▶ [Activity]
Starting at the line containing "Is the tree" and ending after the line containing "Answer: on the silver suv's own right", give those lines again with "tree" swapped for "oak" and nothing else changed.

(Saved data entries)
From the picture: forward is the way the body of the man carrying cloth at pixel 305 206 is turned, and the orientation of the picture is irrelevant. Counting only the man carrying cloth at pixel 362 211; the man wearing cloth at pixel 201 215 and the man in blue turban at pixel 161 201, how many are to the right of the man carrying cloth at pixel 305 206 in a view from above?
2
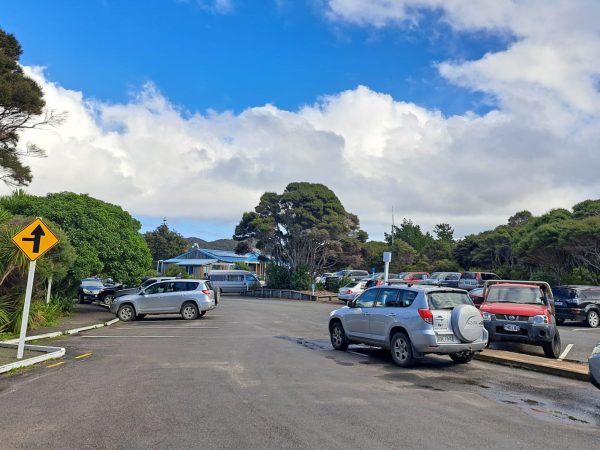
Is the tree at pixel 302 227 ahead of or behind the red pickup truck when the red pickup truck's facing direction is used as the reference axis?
behind

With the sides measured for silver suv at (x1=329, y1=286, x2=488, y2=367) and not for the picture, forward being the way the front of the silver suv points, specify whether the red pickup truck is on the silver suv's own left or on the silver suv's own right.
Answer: on the silver suv's own right

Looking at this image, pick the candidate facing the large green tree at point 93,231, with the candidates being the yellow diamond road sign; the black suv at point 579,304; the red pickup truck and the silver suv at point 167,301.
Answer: the silver suv

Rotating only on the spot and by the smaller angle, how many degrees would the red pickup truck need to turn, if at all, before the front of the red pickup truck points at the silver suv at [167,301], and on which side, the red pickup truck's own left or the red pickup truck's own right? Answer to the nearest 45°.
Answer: approximately 90° to the red pickup truck's own right

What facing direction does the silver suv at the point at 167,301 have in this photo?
to the viewer's left

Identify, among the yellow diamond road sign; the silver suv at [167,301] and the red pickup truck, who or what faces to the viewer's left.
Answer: the silver suv

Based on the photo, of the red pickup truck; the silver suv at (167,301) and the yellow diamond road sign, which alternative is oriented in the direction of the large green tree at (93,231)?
the silver suv

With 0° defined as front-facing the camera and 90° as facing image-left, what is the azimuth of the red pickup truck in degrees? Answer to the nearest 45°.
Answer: approximately 0°

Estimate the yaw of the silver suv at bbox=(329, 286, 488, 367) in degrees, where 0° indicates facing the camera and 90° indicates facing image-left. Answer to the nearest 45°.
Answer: approximately 135°

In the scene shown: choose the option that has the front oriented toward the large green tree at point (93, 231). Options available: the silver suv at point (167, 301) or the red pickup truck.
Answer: the silver suv

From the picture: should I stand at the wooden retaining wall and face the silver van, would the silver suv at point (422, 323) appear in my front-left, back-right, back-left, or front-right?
back-left
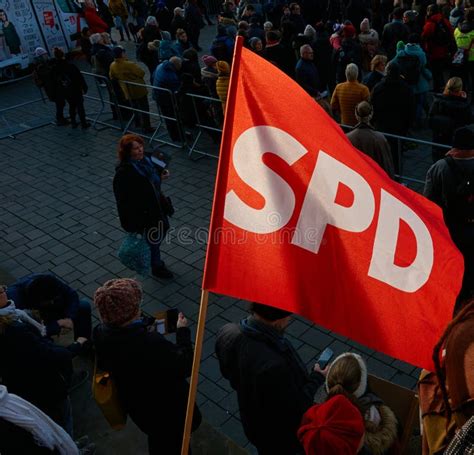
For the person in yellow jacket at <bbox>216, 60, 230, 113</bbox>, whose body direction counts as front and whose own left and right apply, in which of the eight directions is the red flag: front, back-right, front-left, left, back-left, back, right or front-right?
back

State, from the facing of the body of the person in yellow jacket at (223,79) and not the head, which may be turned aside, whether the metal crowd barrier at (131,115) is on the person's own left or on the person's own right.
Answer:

▶ [Exercise response]
Is the oak at pixel 302 227 ahead of or behind the red pickup truck when the red pickup truck's facing direction is used as the reference axis?
behind

With the sides measured for silver suv at (x1=329, y1=286, x2=488, y2=367) and not for the picture, forward being the way the front of the silver suv points, specify whether the red pickup truck is on the silver suv's own left or on the silver suv's own right.
Answer: on the silver suv's own right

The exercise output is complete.